Michael Stutchbury, Economics Editor of the Australian, dedicated his column in this weekend’s paper to warning of the economic dangers of multi-party democracy. Apparently minority governments mean “policy drift” as opposed to “decisive policy-making”. Stutchbury doubts that a “splintered duopoly” could deliver “the sort of reform agenda business leaders say Australia needs”. Setting aside the question of whether business leaders’ wishes should trump those of the people, it’s worth having a look at Stutchbury’s claim that multi-party government delivers poor economic outcomes.
New Zealand is held up as a cautionary tale; apparently “business fears a repeat of New Zealand’s policy drift will put us over the edge”. In Stutchbury’s account, New Zealand has “drifted” ever since mixed-member proportional representation (MMP) was introduced in 1996, as NZ has had minority governments that rely on the support of minor parties and independents since that time. I decided to have a look at the data to assess the veracity of his argument.
The first measure we’ll look at is real GDP per capita in Australia and NZ since 1975, expressed in 1990 $US converted at “Geary-Khamis” purchasing power parities, derived from the Conference Board’s Total Economy Database.
It looks to me as if real GDP per capita in New Zealand flatlined during the 1980s and early 1990s, and that’s when the real gap in living standards between the two countries opened up. Since 1996, the introduction of MMP in New Zealand, real GDP has grown at a similar pace to Australia; not closing the gap, but not continuing to fall behind.
Instead of looking at the level of real GDP per capita, let’s have a look at real GDP growth. This, presumably, will make the effects of Stutchbury’s MMP-induced “policy drift” apparent. These data come from the Reserve Bank of New Zealand, who in turn derive them from Statistics NZ.
The economic stagnation doesn’t look too apparent in that graph. You can see the global recession-induced dip in 2008-09; apart from that, NZ’s economy has been growing steadily since the introduction of MMP.
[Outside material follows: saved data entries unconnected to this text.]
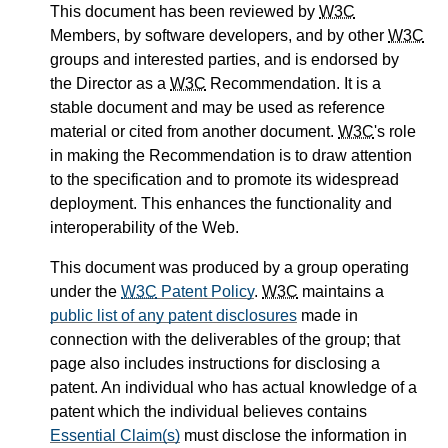
This document has been reviewed by
W3C
Members, by software developers, and by other
W3C
groups and interested parties, and is endorsed by
the Director as a
W3C
Recommendation. It is a
stable document and may be used as reference
material or cited from another document.
W3C
's role
in making the Recommendation is to draw attention
to the specification and to promote its widespread
deployment. This enhances the functionality and
interoperability of the Web.
This document was produced by a group operating
under the
W3C
Patent Policy
.
W3C
maintains a
public list of any patent disclosures
made in
connection with the deliverables of the group; that
page also includes instructions for disclosing a
patent. An individual who has actual knowledge of a
patent which the individual believes contains
Essential Claim(s)
must disclose the information in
Let’s look at this another way. Here’s a chart of the quarterly “growth gap” between the two countries, Australian real GDP minus New Zealand GDP. Where the line is above zero, that means that Australia outperformed NZ in that quarter; when the line is below zero NZ recorded stronger growth. We’re still looking at the Reserve Bank of NZ data here.
From Q1 1991 to Q2 1996 (inclusive), the median quarterly growth gap between Australia and New Zealand was 0.4%. From Q3 1996 to Q1 2010 (inclusive), the median growth gap between the two countries was 0.3%. It’s hard to see the effects of the supposed “policy drift” there either.
Stutchbury goes further than just claiming that MMP itself has induced this supposedly disasterous “policy drift”. He claims that the National (centre-right) minority government of 1996-1999 was weakened by its post-MMP reliance on minority parties, and that the 1999-2008 Labour minority government was responsible for “backsliding” on policy issues. “Decisive policy making” has apparently now returned under a minority Nationals government.
So, let’s have a look at the average yearly real growth rates during four periods, again using RBNZ data.
|National (majority) 90-96||2.7%|
|National (minority) 96-99||2.1%|
|Labour (minority) 99-08||3.4%|
|National (minority) 08-10||-1.4%|
Stutchbury’s claims of economically disasterous “policy drift” in the post-MMP period, apparently particularly pronounced under Helen Clark’s Labour Government, aren’t apparent in the data. NZ recorded healthy average annual growth of 3.4% in the years of Labour minority government.
So, if Stutchbury’s claims are not based on actual economic performance, what are they based on? Well, it looks like “policy drift” really means “failure to implement policies of which Michael Stutchbury would approve”. His examples of poor performance under Labour include the re-nationalisation of railways and Air NZ. So, MMP and NZ Labour are not assessed by any objective criteria, but rather by the extent to which they’ve delivered policies that match Stutchbury’s own preferences.
The broader point of Stutchbury’s column is to warn of the risks of a “fractured Parliament”, which could allegedly “break us”. NZ is held up as a basket case, a nigh-ungovernable polity with a disastrous economy. The reality, as we’ve seen, is quite different.